§ TASK OBJECTIVE: Transcribe each of the records below character for character, keeping every tag, symbol, and line break.

________________________

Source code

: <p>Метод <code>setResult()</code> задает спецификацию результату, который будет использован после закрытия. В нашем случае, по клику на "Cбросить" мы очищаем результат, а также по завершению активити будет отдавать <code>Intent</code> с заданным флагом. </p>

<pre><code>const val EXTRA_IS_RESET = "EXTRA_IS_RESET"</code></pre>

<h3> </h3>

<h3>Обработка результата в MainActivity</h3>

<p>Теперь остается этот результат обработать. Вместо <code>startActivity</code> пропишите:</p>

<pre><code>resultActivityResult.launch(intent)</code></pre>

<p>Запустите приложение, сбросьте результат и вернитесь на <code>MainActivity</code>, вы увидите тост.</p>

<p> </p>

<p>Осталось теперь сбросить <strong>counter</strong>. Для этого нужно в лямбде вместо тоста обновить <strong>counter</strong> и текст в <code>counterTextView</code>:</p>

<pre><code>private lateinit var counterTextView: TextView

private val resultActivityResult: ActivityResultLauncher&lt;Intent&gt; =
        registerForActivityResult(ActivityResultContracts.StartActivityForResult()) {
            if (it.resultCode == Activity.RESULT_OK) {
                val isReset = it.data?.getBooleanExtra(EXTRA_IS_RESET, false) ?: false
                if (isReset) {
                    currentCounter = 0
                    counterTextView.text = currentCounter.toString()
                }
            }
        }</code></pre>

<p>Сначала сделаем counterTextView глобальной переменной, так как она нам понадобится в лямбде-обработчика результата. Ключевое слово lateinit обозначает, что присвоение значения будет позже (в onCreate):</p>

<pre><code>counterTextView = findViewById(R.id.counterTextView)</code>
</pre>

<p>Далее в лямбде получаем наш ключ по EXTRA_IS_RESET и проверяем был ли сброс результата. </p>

________________________

§ TASK RESULT:
Source code

: <p>Метод <code>setResult()</code> задает спецификацию результату, который будет использован после закрытия. В нашем случае, по клику на "Cбросить" мы очищаем результат, а также по завершению активити будет отдавать <code>Intent</code> с заданным флагом. </p>

<pre><code>const val EXTRA_IS_RESET = "EXTRA_IS_RESET"</code></pre>

<h3> </h3>

<h3>Обработка результата в MainActivity</h3>

<p>Теперь остается этот результат обработать. Вместо <code>startActivity</code> пропишите:</p>

<pre><code>resultActivityResult.launch(intent)</code></pre>

<p>Запустите приложение, сбросьте результат и вернитесь на <code>MainActivity</code>, вы увидите тост.</p>

<p> </p>

<p>Осталось теперь сбросить <strong>counter</strong>. Для этого нужно в лямбде вместо тоста обновить <strong>counter</strong> и текст в <code>counterTextView</code>:</p>

<pre><code>private lateinit var counterTextView: TextView

private val resultActivityResult: ActivityResultLauncher&lt;Intent&gt; =
        registerForActivityResult(ActivityResultContracts.StartActivityForResult()) {
            if (it.resultCode == Activity.RESULT_OK) {
                val isReset = it.data?.getBooleanExtra(EXTRA_IS_RESET, false) ?: false
                if (isReset) {
                    currentCounter = 0
                    counterTextView.text = currentCounter.toString()
                }
            }
        }</code></pre>

<p>Сначала сделаем counterTextView глобальной переменной, так как она нам понадобится в лямбде-обработчика результата. Ключевое слово lateinit обозначает, что присвоение значения будет позже (в onCreate):</p>

<pre><code>counterTextView = findViewById(R.id.counterTextView)</code>
</pre>

<p>Далее в лямбде получаем наш ключ по EXTRA_IS_RESET и проверяем был ли сброс результата. </p>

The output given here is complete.